Educational culture leaves minorities behind

By Gus Bode

Carbondale, we have a problem.

We are operating in an educational culture that arguably could be labeled “passive,” and it has caused a racial divide in the Carbondale school system, which includes District 95 and District 165.

This passivity also has generated some disturbing educational trends for our elementary and high school students. There is no evidence that education has any profound influence on them. They are leaving the two districts with whatever they brought with them.


In 2003, 22 percent of black students in the Carbondale grade school population were assigned to special education classes. In the high school district, that figure was 30 percent. Combined scores on the Illinois Standards Achievement Tests administered in grades three, four, five, seven and eight show that 80 percent of white students meet or exceed standards compared with 44 percent of black students. Analysis of combined scores on the Prairie State Achievement Examination for the past three years reveals that 77 percent of white students meet or exceed standards compared with 43 percent of African American students.
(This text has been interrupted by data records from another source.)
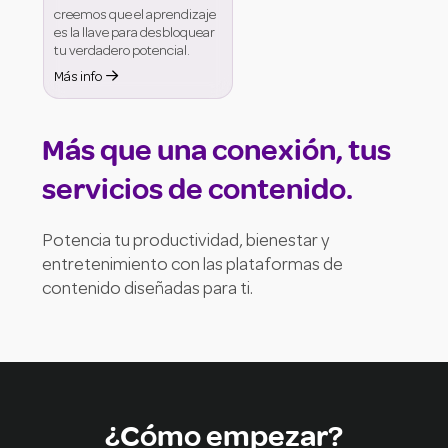
creemos que el aprendizaje
es la llave para desbloquear
tu verdadero potencial.

Más info
Más que una conexión, tus
servicios de contenido.
Potencia tu productividad, bienestar y
entretenimiento con las plataformas de
contenido diseñadas para ti.
¿Cómo empezar?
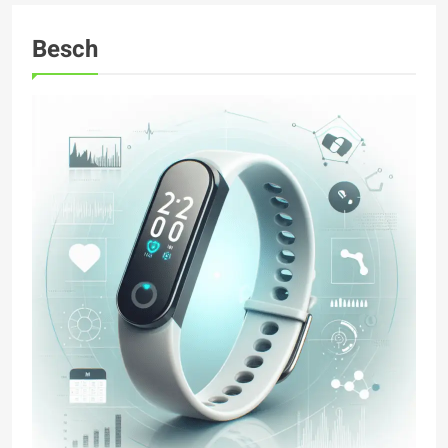
Besch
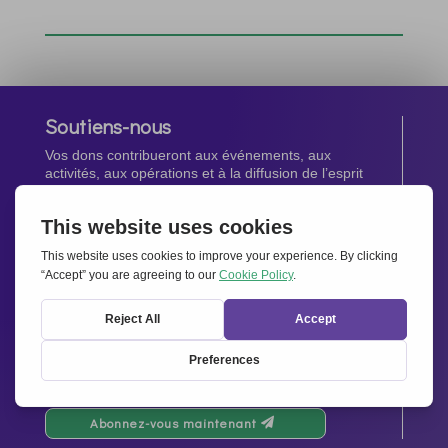
Soutiens-nous
Vos dons contribueront aux événements, aux
activités, aux opérations et à la diffusion de l’esprit
d’Ensemble pour l’Europe.
Faites un don maintenant
Newsletter
Restez au courant de toutes les dernières nouvelles
de notre réseau.
Abonnez-vous maintenant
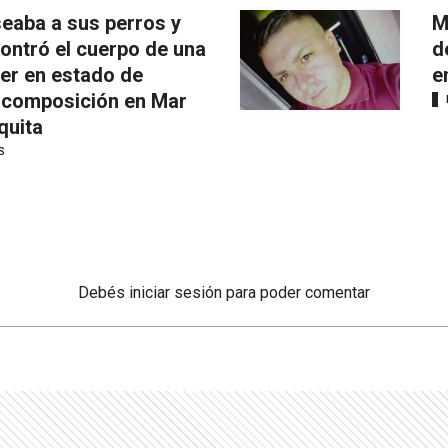
eaba a sus perros y
M
ontró el cuerpo de una
d
er en estado de
e
composición en Mar
quita
S
Debés
iniciar sesión
para poder comentar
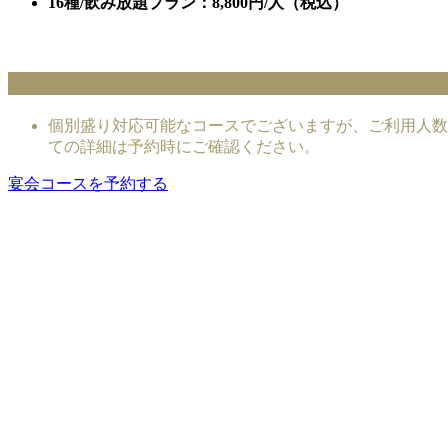
16種/飲み放題プラン：8,800円/人（税込）
メニューのご提供について
個別盛り対応可能なコースでございますが、ご利用人数
ての詳細は予約時にご確認ください。
宴会コースを予約する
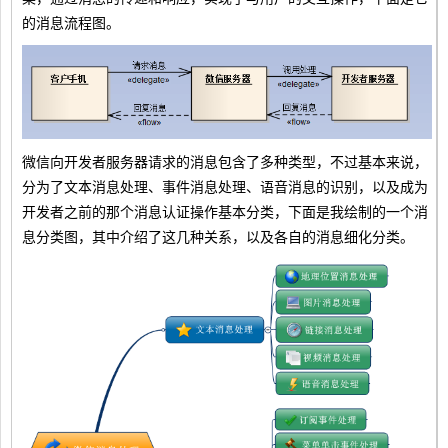
的消息流程图。
微信向开发者服务器请求的消息包含了多种类型，不过基本来说，
分为了文本消息处理、事件消息处理、语音消息的识别，以及成为
开发者之前的那个消息认证操作基本分类，下面是我绘制的一个消
息分类图，其中介绍了这几种关系，以及各自的消息细化分类。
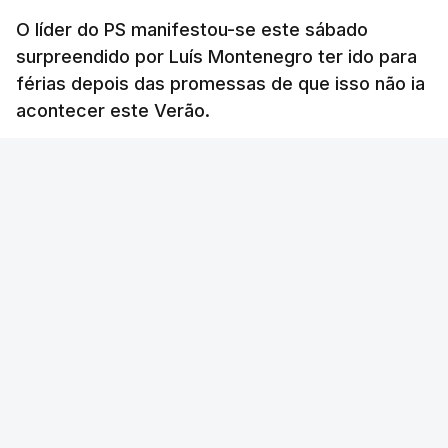
O líder do PS manifestou-se este sábado
surpreendido por Luís Montenegro ter ido para
férias depois das promessas de que isso não ia
acontecer este Verão.
RTP
/
atualizado 8 Agosto 2026, 21:26
ERRO
100
ERROR ON HTML5 MEDIA ELEMENT
ESTE CONTEÚDO ESTÁ NESTE MOMENTO
INDISPONÍVEL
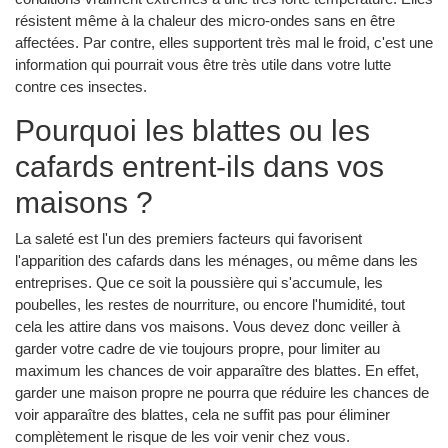
résistent même à la chaleur des micro-ondes sans en être
affectées. Par contre, elles supportent très mal le froid, c'est une
information qui pourrait vous être très utile dans votre lutte
contre ces insectes.
Pourquoi les blattes ou les
cafards entrent-ils dans vos
maisons ?
La saleté est l'un des premiers facteurs qui favorisent
l'apparition des cafards dans les ménages, ou même dans les
entreprises. Que ce soit la poussière qui s'accumule, les
poubelles, les restes de nourriture, ou encore l'humidité, tout
cela les attire dans vos maisons. Vous devez donc veiller à
garder votre cadre de vie toujours propre, pour limiter au
maximum les chances de voir apparaître des blattes. En effet,
garder une maison propre ne pourra que réduire les chances de
voir apparaître des blattes, cela ne suffit pas pour éliminer
complètement le risque de les voir venir chez vous.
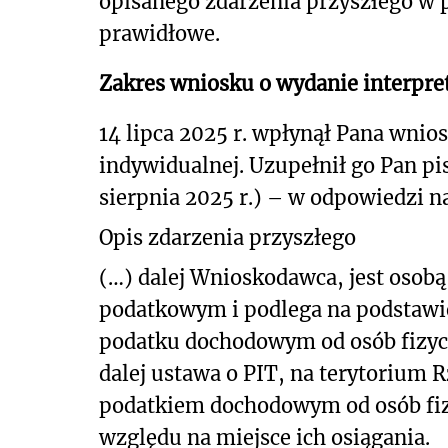
opisanego zdarzenia przyszłego w 
prawidłowe.
Zakres wniosku o wydanie interpret
14 lipca 2025 r. wpłynął Pana wniose
indywidualnej. Uzupełnił go Pan pi
sierpnia 2025 r.) – w odpowiedzi n
Opis zdarzenia przyszłego
(…) dalej Wnioskodawca, jest osob
podatkowym i podlega na podstawie ar
podatku dochodowym od osób fizyczny
dalej ustawa o PIT, na terytorium 
podatkiem dochodowym od osób fiz
względu na miejsce ich osiągania.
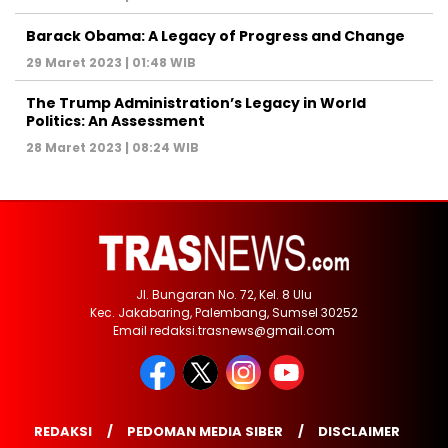
Barack Obama: A Legacy of Progress and Change
29 Maret 2023 | 01:48 WIB
The Trump Administration’s Legacy in World
Politics: An Assessment
28 Maret 2023 | 08:24 WIB
Jl. Bungaran No. 72, Kel. 8 Ulu
Kec. Jakabaring, Palembang, Sumsel 30252
Email redaksi.trasnews@gmail.com
REDAKSI
PEDOMAN MEDIA SIBER
DISCLAIMER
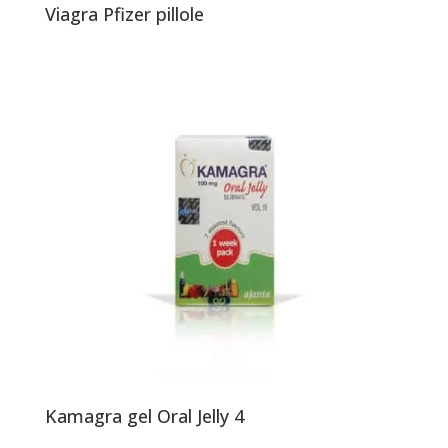
Viagra Pfizer pillole
Kamagra gel Oral Jelly 4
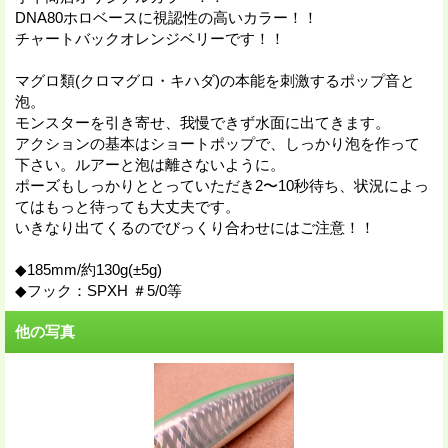
DNA80ホロベースに視認性の高いカラー！！
チャートバックオレンジベリーです！！
マグロ類(クロマグロ・キハダ)の本能を刺激するポップ音と
泡。
モンスターを引き寄せ、我慢できず水面に出てきます。
アクションの基本はショートポップで、しっかり泡を作って
下さい。ルアーと泡は離さないように。
ポーズもしっかりととっていただき2〜10秒待ち、状況によっ
てはもっと待っても大丈夫です。
いきなり出てくるのでびっくり合わせにはご注意！！
◆185mm/約130g(±5g)
◆フック：SPXH ＃5/0等
他の写真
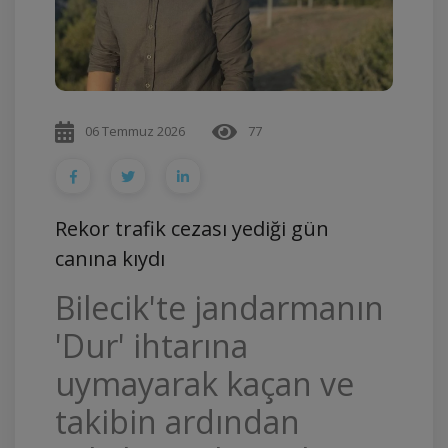
06 Temmuz 2026
77
Rekor trafik cezası yediği gün
canına kıydı
Bilecik'te jandarmanın
'Dur' ihtarına
uymayarak kaçan ve
takibin ardından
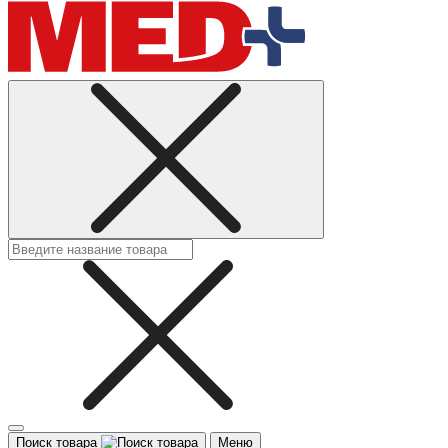
Поиск товара
Меню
There is evidence that some students have a good chance of successfully navigating a passive educational culture, particularly those who might be called middle class, who come from professional families and who have received the type of opportunities that demonstrate that education remains one of the keys to success.

However, those students who have not reaped the benefits of the best of America – many of whom are racial and ethnic minorities – are going to have a much more difficult time.

In a passive educational culture, the paradigm of “blaming the victims” normally is employed to explain differences in performance, achievement and behavior. This paradigm proposes that all students enter the school system prepared to learn and that all are self-motivated and enthusiastic about their future. In this paradigm, school officials, particularly teachers, are believed to have little impact and only limited responsibility for students’ success. Their job is to provide guidance.

In an active educational culture, the paradigm includes more than parents and students. In this culture, such qualities as administrative leadership and teaching excellence are considered, as well as recognition that active intervention might be needed before some students are prepared to learn. In an active educational culture, the often-expressed sentiment “It takes a village to raise a child” is given more than lip service. The need for others – school board members, school superintendents and principals, teachers, city officials, parents, students, leaders and educators from SIUC- to be actively involved in the teaching and learning process would be recognized.

If Carbondale is to decrease the gap between black and white students, all of these groups must make a commitment to change the educational culture. Developing an active educational culture will not be easy, but it can be accomplished if the prerequisites of leadership, willingness, commitment and involvement are directed toward this issue.

Dr. Bryson is the Associate Chancellor-Diversity. Community Leader’s Forum appears every Thursday. These views do not necessarily reflect those of the Daily Egyptian.